Forbes published its new list of 500 richest persons on Earth and suddenly there is a person I know. He had migrated to another country and thirty years ago he came to Israel to attend a family event. It was a very nice gesture from his part and I remember he brought me a nice present. I have only a blurred memory of him because I passed though those happy years in a state of low-level drunkenness.
That event is associated in my mind with a book with the improbable title of "How to miss everything in a world tour" or something to that effect, where the author decribes how - touring Egypt he missed the pyramids (he spent the time in a local bar), then how he missed the seven world wonders and arrived home with pleasant memories having seen none of the famous monuments. That was more or less my state of mind in those times, I was invited to luxurious parties and all I remember is the horrible sweetness of the wine served, the taste of the vodka Keglevich (a vomitable syropy concoction then popular in Israel) I used to smell of and so on.

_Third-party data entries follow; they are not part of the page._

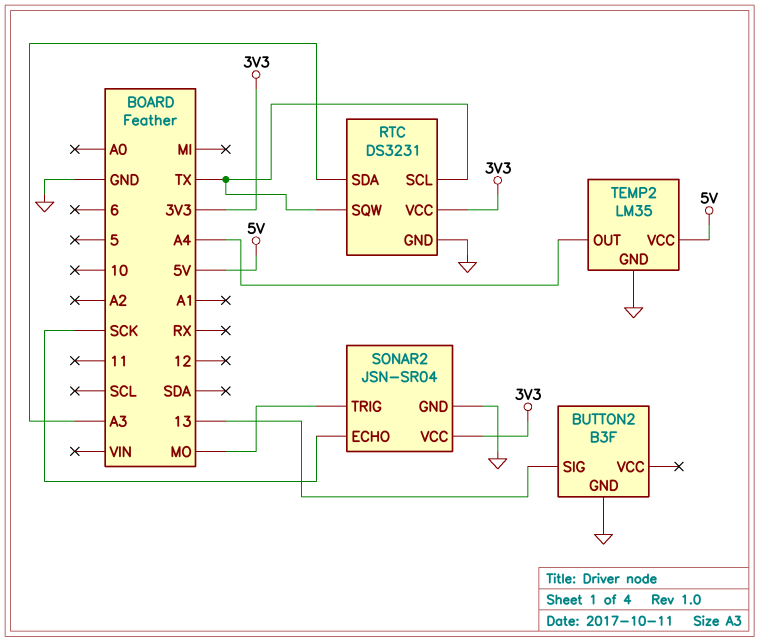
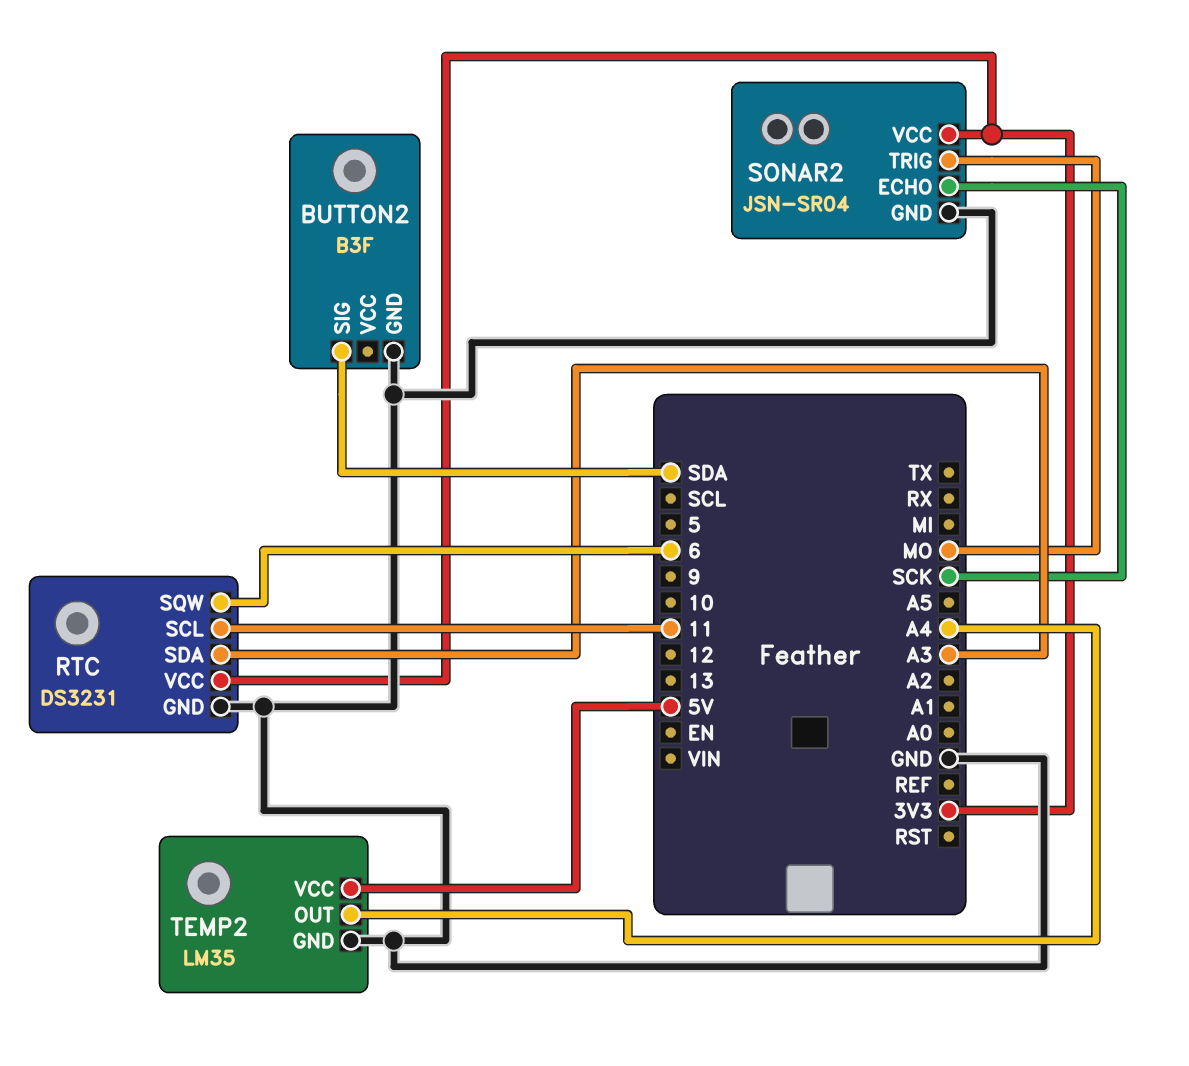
BUTTON2 pin SIG: 13 -> SDA
RTC pin SCL: TX -> 11
RTC pin SQW: TX -> 6

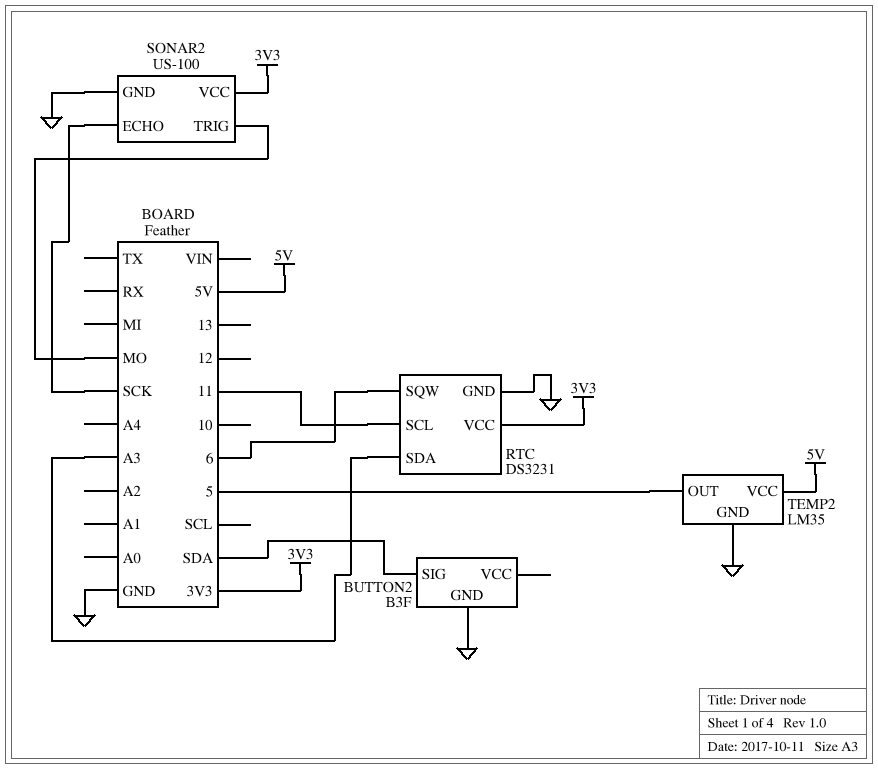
SONAR2: JSN-SR04 -> US-100
TEMP2 pin OUT: A4 -> 5

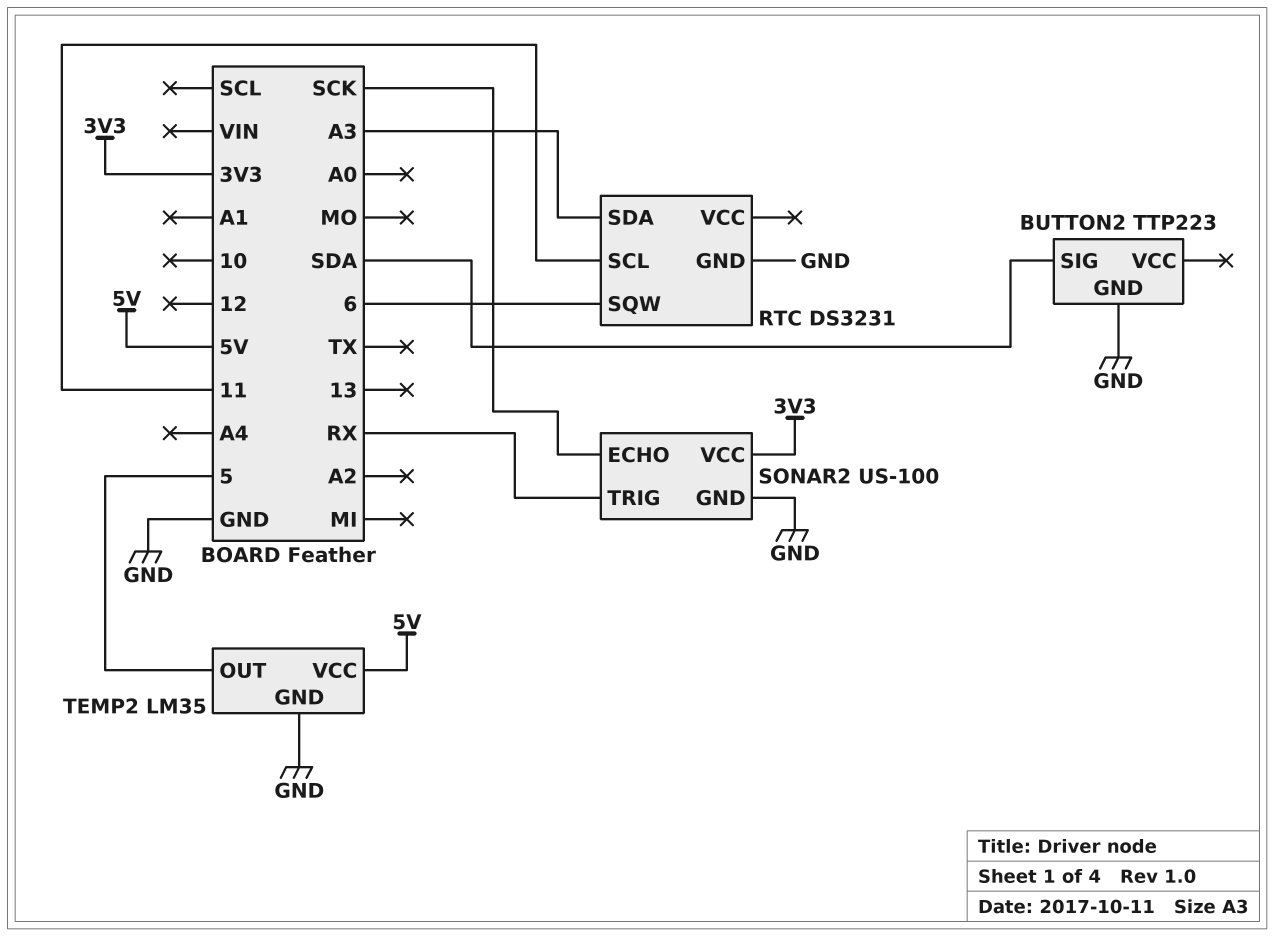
BUTTON2: B3F -> TTP223
RTC pin VCC: 3V3 -> none
SONAR2 pin TRIG: MO -> RX

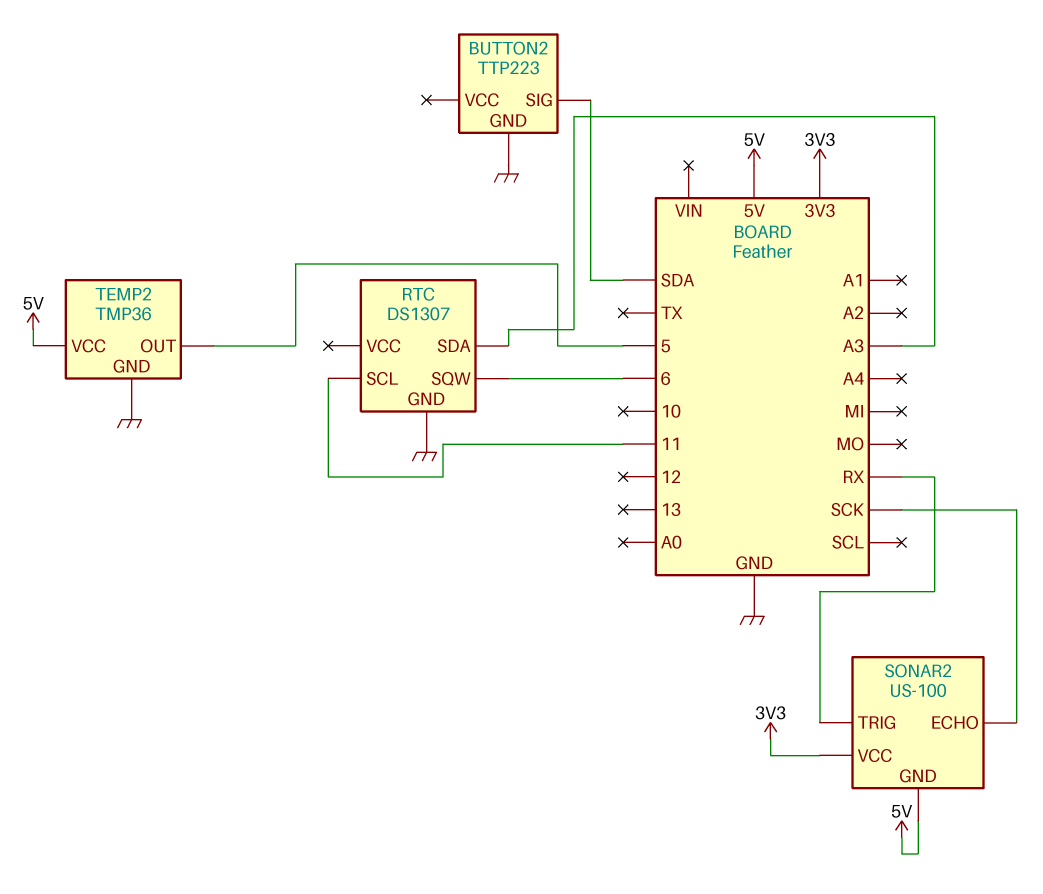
RTC: DS3231 -> DS1307
SONAR2 pin GND: GND -> 5V
TEMP2: LM35 -> TMP36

I found a twin spirit learning blogger in World Drinking Tour . Lets quote him:
Aruba is not exactly what you'd call a beer destination. Like other Caribbean destinations, it's the land of fruity drinks and bland lagers. But that's ok. The local beer, Balashi, tastes pretty good when you're sitting on the beach. If you're going to have a couple of beers, I always recommend drinking local, so be sure to have a couple of Balashis. On the other hand, if you're going to have 11 or 12, then I'd recommend the Heineken (usually not my first choice ... but Heineken does encourage you to enjoy Heineken responsibly, which I think means that you can keep drinking it until you accidentally spill one)...This man, although only a beer aficionado, has travelled all over the world courageously exploring the drinking jungle, bringing us his first-hand report of cool, darkened bars we shall never know. I compare him to fearless explorers like Speke and Livingstone who discovered the sources of the Nile.
What else did I learn?
I learned about heretofore little known and mythical religions of the Indian subcontinent. Then again, perhaps the religion was not native to India, and had only been outsourced there ... that doesn't make it any less significant to the people who lost their religion because of this outsourcing, but I digress.
What was I talking about again?
The Drinking String. An inspiring religious tradition.

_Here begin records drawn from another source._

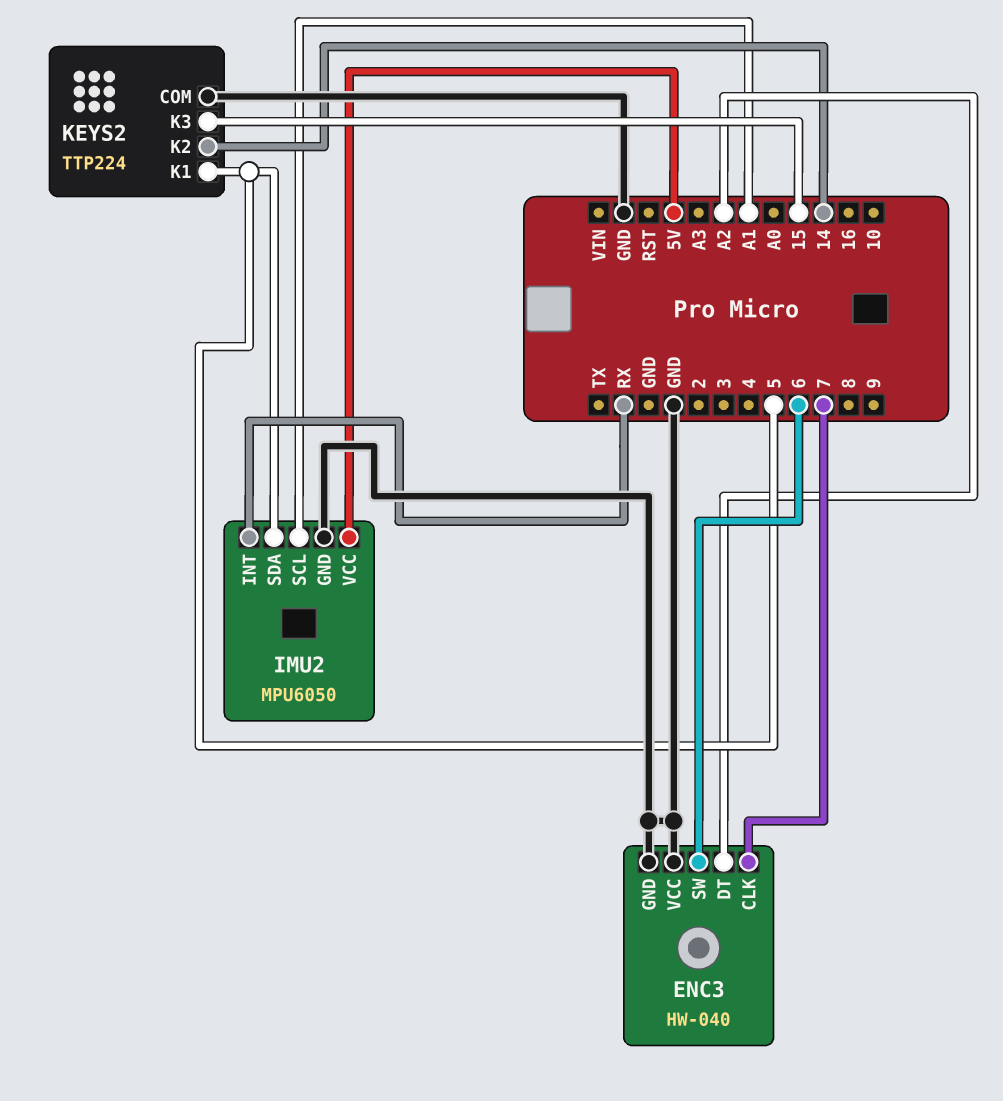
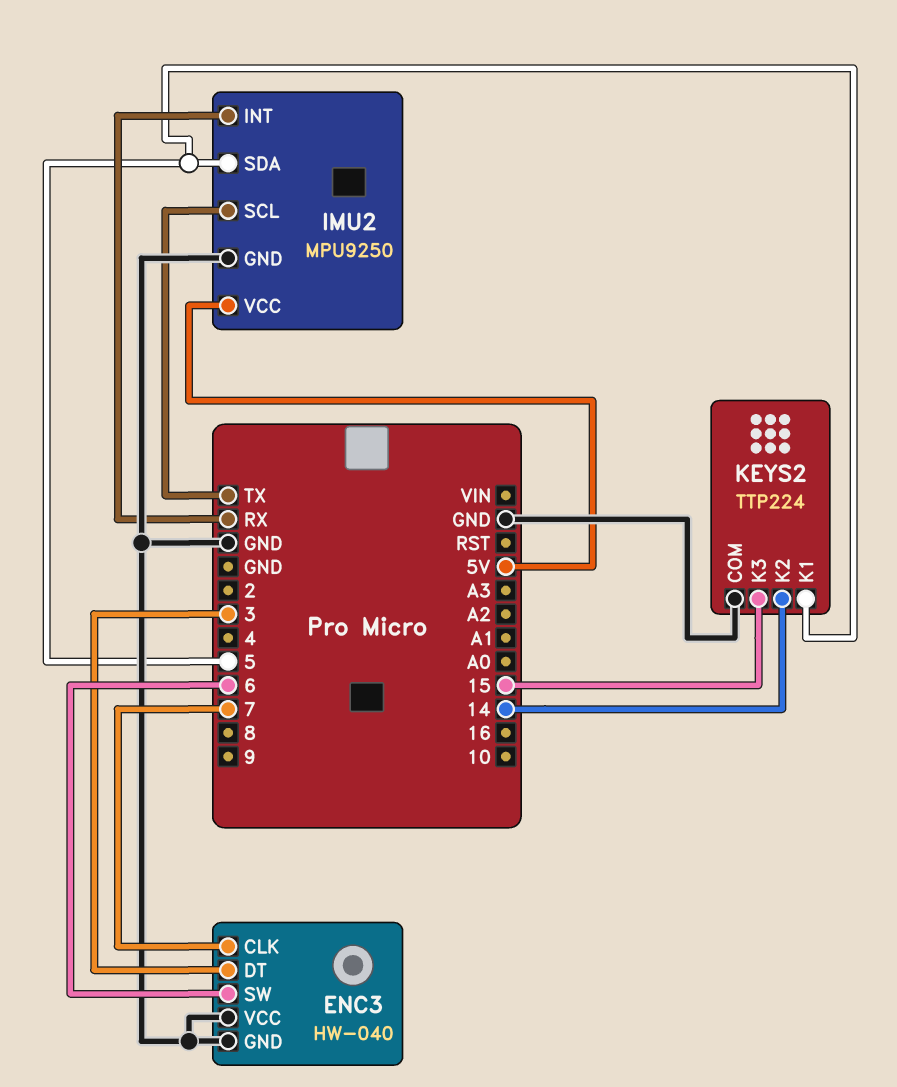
ENC3 pin DT: A2 -> 3
IMU2: MPU6050 -> MPU9250
IMU2 pin SCL: A1 -> TX

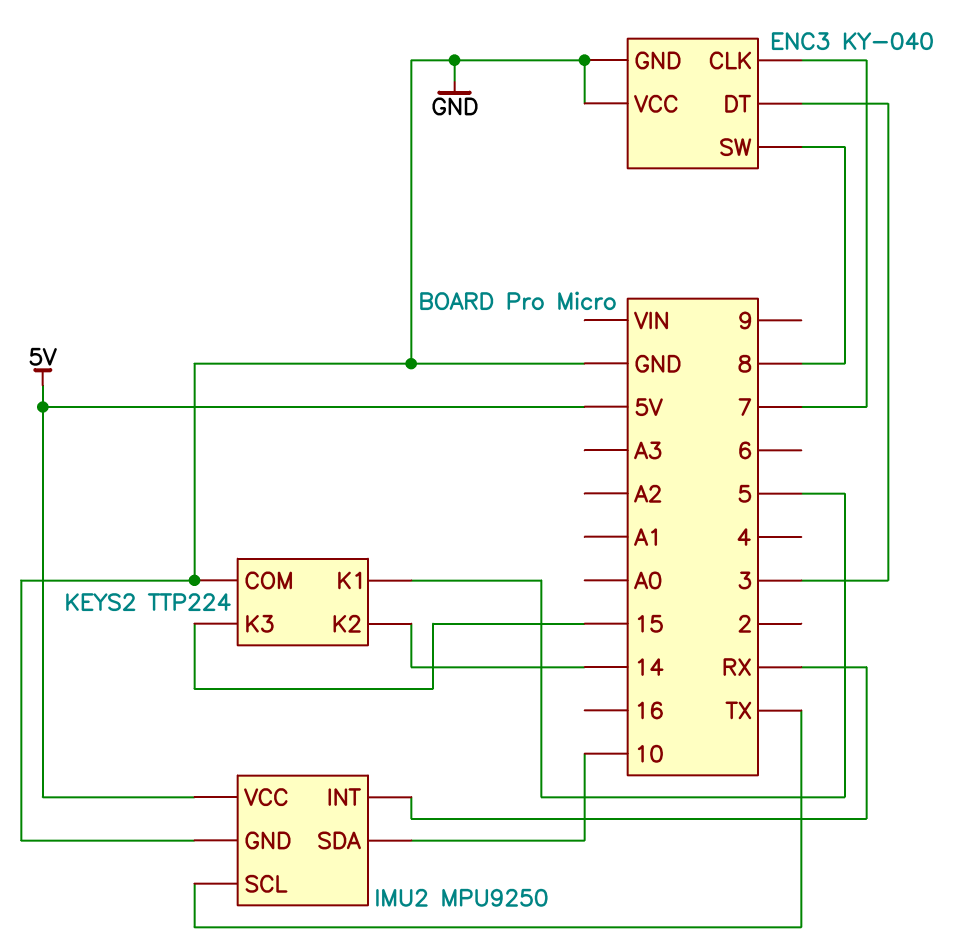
ENC3: HW-040 -> KY-040
ENC3 pin SW: 6 -> 8
IMU2 pin SDA: 5 -> 10

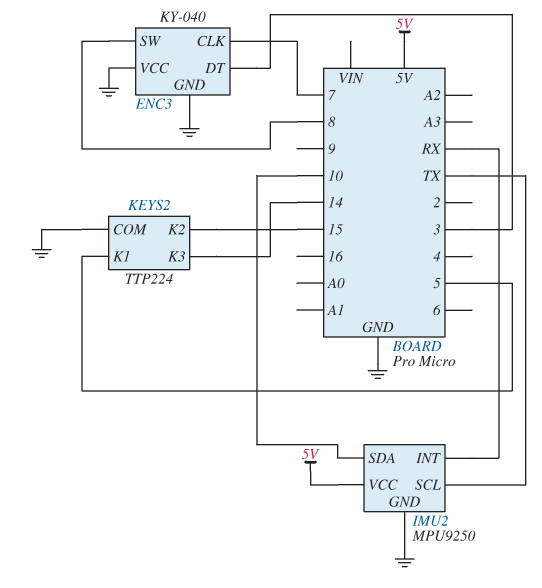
KEYS2 pin K2: 14 -> 15
KEYS2 pin K3: 15 -> 14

A group of young Indian men approached the hot tub, and one had a long string draped over his shoulder. Naturally we inquired about the string, and it was explained that it was of religious significance.
The young man's religion did not allow him to buy alcoholic drinks. However, when he wore the drinking string, we was able to accept drinks purchased by others.
Last, but not least, if you're in Aruba, you might as well ride the Kukoo Kunuku party bus (pic) one night. Where else will they take you to a bar where they still play "Where the f#*$ is Alice"?